(Required work) Convert every line of the records below into a JSON list of strings, one string per line, and leave out blank lines.
╭──
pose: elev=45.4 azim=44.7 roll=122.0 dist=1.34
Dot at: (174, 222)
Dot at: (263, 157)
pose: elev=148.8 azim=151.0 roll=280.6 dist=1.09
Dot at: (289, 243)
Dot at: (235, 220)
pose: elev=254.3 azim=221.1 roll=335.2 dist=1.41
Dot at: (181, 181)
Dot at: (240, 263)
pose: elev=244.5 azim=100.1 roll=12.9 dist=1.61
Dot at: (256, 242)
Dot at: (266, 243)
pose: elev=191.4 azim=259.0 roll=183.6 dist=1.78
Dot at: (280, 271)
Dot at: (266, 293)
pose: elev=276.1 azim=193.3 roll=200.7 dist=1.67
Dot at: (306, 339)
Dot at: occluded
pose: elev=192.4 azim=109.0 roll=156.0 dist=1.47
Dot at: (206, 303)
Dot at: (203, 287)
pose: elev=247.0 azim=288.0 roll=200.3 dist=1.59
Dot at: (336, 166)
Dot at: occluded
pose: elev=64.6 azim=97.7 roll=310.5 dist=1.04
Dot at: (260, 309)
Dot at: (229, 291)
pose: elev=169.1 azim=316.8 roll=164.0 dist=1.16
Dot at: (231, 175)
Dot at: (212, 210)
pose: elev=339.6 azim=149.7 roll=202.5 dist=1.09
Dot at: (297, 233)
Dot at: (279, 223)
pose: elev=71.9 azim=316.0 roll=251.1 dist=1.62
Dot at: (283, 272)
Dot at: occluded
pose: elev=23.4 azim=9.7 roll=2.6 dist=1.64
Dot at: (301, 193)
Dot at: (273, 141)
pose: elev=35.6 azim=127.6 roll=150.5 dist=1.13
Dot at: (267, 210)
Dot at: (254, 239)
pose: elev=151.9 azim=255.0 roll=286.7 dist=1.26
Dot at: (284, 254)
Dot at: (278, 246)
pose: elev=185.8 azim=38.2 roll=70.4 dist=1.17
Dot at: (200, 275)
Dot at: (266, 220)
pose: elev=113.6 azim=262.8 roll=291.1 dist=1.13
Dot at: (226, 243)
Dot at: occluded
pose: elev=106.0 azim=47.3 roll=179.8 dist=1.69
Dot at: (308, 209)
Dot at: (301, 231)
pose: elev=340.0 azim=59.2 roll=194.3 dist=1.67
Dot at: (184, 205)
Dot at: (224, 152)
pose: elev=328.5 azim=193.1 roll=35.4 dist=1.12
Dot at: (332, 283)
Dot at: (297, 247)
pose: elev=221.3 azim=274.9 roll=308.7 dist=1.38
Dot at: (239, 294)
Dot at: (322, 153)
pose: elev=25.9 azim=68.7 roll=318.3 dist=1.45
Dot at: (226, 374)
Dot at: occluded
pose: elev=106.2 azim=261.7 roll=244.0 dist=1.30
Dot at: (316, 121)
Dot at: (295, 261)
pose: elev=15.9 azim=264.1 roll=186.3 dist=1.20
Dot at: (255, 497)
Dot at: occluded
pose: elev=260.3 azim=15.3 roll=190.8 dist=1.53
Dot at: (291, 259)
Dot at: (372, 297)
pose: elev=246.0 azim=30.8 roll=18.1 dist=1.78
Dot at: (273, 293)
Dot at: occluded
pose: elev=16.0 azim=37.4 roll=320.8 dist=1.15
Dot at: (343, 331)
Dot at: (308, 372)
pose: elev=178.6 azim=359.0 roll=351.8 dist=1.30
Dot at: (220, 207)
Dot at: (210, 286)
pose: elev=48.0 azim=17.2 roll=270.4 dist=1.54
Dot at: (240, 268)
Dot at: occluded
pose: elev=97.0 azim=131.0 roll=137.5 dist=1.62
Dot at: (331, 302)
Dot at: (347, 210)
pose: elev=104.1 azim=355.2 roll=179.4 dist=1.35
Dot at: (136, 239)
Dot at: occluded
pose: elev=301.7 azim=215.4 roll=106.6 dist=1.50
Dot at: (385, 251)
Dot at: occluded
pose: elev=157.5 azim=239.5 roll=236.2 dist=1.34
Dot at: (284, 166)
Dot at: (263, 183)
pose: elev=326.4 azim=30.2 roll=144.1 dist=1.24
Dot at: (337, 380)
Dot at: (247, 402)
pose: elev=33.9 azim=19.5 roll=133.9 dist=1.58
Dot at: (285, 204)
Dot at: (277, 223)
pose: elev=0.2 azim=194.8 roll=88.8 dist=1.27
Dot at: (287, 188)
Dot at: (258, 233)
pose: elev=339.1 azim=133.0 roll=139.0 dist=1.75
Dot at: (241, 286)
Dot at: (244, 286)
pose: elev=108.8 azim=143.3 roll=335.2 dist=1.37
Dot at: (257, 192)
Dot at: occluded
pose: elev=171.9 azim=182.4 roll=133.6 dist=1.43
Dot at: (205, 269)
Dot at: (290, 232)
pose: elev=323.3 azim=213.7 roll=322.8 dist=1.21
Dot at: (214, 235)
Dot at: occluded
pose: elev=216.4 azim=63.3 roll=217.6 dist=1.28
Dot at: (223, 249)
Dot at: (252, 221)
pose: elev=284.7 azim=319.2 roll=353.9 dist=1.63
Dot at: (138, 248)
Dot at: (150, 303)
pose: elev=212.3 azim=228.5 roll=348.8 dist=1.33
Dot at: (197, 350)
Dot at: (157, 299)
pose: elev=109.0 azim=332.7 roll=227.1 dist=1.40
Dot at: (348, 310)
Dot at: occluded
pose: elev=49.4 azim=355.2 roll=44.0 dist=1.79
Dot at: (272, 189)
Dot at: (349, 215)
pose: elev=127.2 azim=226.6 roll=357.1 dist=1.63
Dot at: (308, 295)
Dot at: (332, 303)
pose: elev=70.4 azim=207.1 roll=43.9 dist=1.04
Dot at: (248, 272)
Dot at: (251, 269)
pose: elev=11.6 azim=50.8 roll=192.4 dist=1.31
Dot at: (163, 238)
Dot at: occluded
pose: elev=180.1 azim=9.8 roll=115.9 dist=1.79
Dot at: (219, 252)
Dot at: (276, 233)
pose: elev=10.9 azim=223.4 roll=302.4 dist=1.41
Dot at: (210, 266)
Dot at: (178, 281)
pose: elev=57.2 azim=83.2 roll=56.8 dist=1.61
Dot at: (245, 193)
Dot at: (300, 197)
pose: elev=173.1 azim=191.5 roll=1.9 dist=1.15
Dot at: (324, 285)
╰──
(Written reply)
[
  "pose: elev=45.4 azim=44.7 roll=122.0 dist=1.34",
  "Dot at: (174, 222)",
  "Dot at: (263, 157)",
  "pose: elev=148.8 azim=151.0 roll=280.6 dist=1.09",
  "Dot at: (289, 243)",
  "Dot at: (235, 220)",
  "pose: elev=254.3 azim=221.1 roll=335.2 dist=1.41",
  "Dot at: (181, 181)",
  "Dot at: (240, 263)",
  "pose: elev=244.5 azim=100.1 roll=12.9 dist=1.61",
  "Dot at: (256, 242)",
  "Dot at: (266, 243)",
  "pose: elev=191.4 azim=259.0 roll=183.6 dist=1.78",
  "Dot at: (280, 271)",
  "Dot at: (266, 293)",
  "pose: elev=276.1 azim=193.3 roll=200.7 dist=1.67",
  "Dot at: (306, 339)",
  "Dot at: occluded",
  "pose: elev=192.4 azim=109.0 roll=156.0 dist=1.47",
  "Dot at: (206, 303)",
  "Dot at: (203, 287)",
  "pose: elev=247.0 azim=288.0 roll=200.3 dist=1.59",
  "Dot at: (336, 166)",
  "Dot at: occluded",
  "pose: elev=64.6 azim=97.7 roll=310.5 dist=1.04",
  "Dot at: (260, 309)",
  "Dot at: (229, 291)",
  "pose: elev=169.1 azim=316.8 roll=164.0 dist=1.16",
  "Dot at: (231, 175)",
  "Dot at: (212, 210)",
  "pose: elev=339.6 azim=149.7 roll=202.5 dist=1.09",
  "Dot at: (297, 233)",
  "Dot at: (279, 223)",
  "pose: elev=71.9 azim=316.0 roll=251.1 dist=1.62",
  "Dot at: (283, 272)",
  "Dot at: occluded",
  "pose: elev=23.4 azim=9.7 roll=2.6 dist=1.64",
  "Dot at: (301, 193)",
  "Dot at: (273, 141)",
  "pose: elev=35.6 azim=127.6 roll=150.5 dist=1.13",
  "Dot at: (267, 210)",
  "Dot at: (254, 239)",
  "pose: elev=151.9 azim=255.0 roll=286.7 dist=1.26",
  "Dot at: (284, 254)",
  "Dot at: (278, 246)",
  "pose: elev=185.8 azim=38.2 roll=70.4 dist=1.17",
  "Dot at: (200, 275)",
  "Dot at: (266, 220)",
  "pose: elev=113.6 azim=262.8 roll=291.1 dist=1.13",
  "Dot at: (226, 243)",
  "Dot at: occluded",
  "pose: elev=106.0 azim=47.3 roll=179.8 dist=1.69",
  "Dot at: (308, 209)",
  "Dot at: (301, 231)",
  "pose: elev=340.0 azim=59.2 roll=194.3 dist=1.67",
  "Dot at: (184, 205)",
  "Dot at: (224, 152)",
  "pose: elev=328.5 azim=193.1 roll=35.4 dist=1.12",
  "Dot at: (332, 283)",
  "Dot at: (297, 247)",
  "pose: elev=221.3 azim=274.9 roll=308.7 dist=1.38",
  "Dot at: (239, 294)",
  "Dot at: (322, 153)",
  "pose: elev=25.9 azim=68.7 roll=318.3 dist=1.45",
  "Dot at: (226, 374)",
  "Dot at: occluded",
  "pose: elev=106.2 azim=261.7 roll=244.0 dist=1.30",
  "Dot at: (316, 121)",
  "Dot at: (295, 261)",
  "pose: elev=15.9 azim=264.1 roll=186.3 dist=1.20",
  "Dot at: (255, 497)",
  "Dot at: occluded",
  "pose: elev=260.3 azim=15.3 roll=190.8 dist=1.53",
  "Dot at: (291, 259)",
  "Dot at: (372, 297)",
  "pose: elev=246.0 azim=30.8 roll=18.1 dist=1.78",
  "Dot at: (273, 293)",
  "Dot at: occluded",
  "pose: elev=16.0 azim=37.4 roll=320.8 dist=1.15",
  "Dot at: (343, 331)",
  "Dot at: (308, 372)",
  "pose: elev=178.6 azim=359.0 roll=351.8 dist=1.30",
  "Dot at: (220, 207)",
  "Dot at: (210, 286)",
  "pose: elev=48.0 azim=17.2 roll=270.4 dist=1.54",
  "Dot at: (240, 268)",
  "Dot at: occluded",
  "pose: elev=97.0 azim=131.0 roll=137.5 dist=1.62",
  "Dot at: (331, 302)",
  "Dot at: (347, 210)",
  "pose: elev=104.1 azim=355.2 roll=179.4 dist=1.35",
  "Dot at: (136, 239)",
  "Dot at: occluded",
  "pose: elev=301.7 azim=215.4 roll=106.6 dist=1.50",
  "Dot at: (385, 251)",
  "Dot at: occluded",
  "pose: elev=157.5 azim=239.5 roll=236.2 dist=1.34",
  "Dot at: (284, 166)",
  "Dot at: (263, 183)",
  "pose: elev=326.4 azim=30.2 roll=144.1 dist=1.24",
  "Dot at: (337, 380)",
  "Dot at: (247, 402)",
  "pose: elev=33.9 azim=19.5 roll=133.9 dist=1.58",
  "Dot at: (285, 204)",
  "Dot at: (277, 223)",
  "pose: elev=0.2 azim=194.8 roll=88.8 dist=1.27",
  "Dot at: (287, 188)",
  "Dot at: (258, 233)",
  "pose: elev=339.1 azim=133.0 roll=139.0 dist=1.75",
  "Dot at: (241, 286)",
  "Dot at: (244, 286)",
  "pose: elev=108.8 azim=143.3 roll=335.2 dist=1.37",
  "Dot at: (257, 192)",
  "Dot at: occluded",
  "pose: elev=171.9 azim=182.4 roll=133.6 dist=1.43",
  "Dot at: (205, 269)",
  "Dot at: (290, 232)",
  "pose: elev=323.3 azim=213.7 roll=322.8 dist=1.21",
  "Dot at: (214, 235)",
  "Dot at: occluded",
  "pose: elev=216.4 azim=63.3 roll=217.6 dist=1.28",
  "Dot at: (223, 249)",
  "Dot at: (252, 221)",
  "pose: elev=284.7 azim=319.2 roll=353.9 dist=1.63",
  "Dot at: (138, 248)",
  "Dot at: (150, 303)",
  "pose: elev=212.3 azim=228.5 roll=348.8 dist=1.33",
  "Dot at: (197, 350)",
  "Dot at: (157, 299)",
  "pose: elev=109.0 azim=332.7 roll=227.1 dist=1.40",
  "Dot at: (348, 310)",
  "Dot at: occluded",
  "pose: elev=49.4 azim=355.2 roll=44.0 dist=1.79",
  "Dot at: (272, 189)",
  "Dot at: (349, 215)",
  "pose: elev=127.2 azim=226.6 roll=357.1 dist=1.63",
  "Dot at: (308, 295)",
  "Dot at: (332, 303)",
  "pose: elev=70.4 azim=207.1 roll=43.9 dist=1.04",
  "Dot at: (248, 272)",
  "Dot at: (251, 269)",
  "pose: elev=11.6 azim=50.8 roll=192.4 dist=1.31",
  "Dot at: (163, 238)",
  "Dot at: occluded",
  "pose: elev=180.1 azim=9.8 roll=115.9 dist=1.79",
  "Dot at: (219, 252)",
  "Dot at: (276, 233)",
  "pose: elev=10.9 azim=223.4 roll=302.4 dist=1.41",
  "Dot at: (210, 266)",
  "Dot at: (178, 281)",
  "pose: elev=57.2 azim=83.2 roll=56.8 dist=1.61",
  "Dot at: (245, 193)",
  "Dot at: (300, 197)",
  "pose: elev=173.1 azim=191.5 roll=1.9 dist=1.15",
  "Dot at: (324, 285)"
]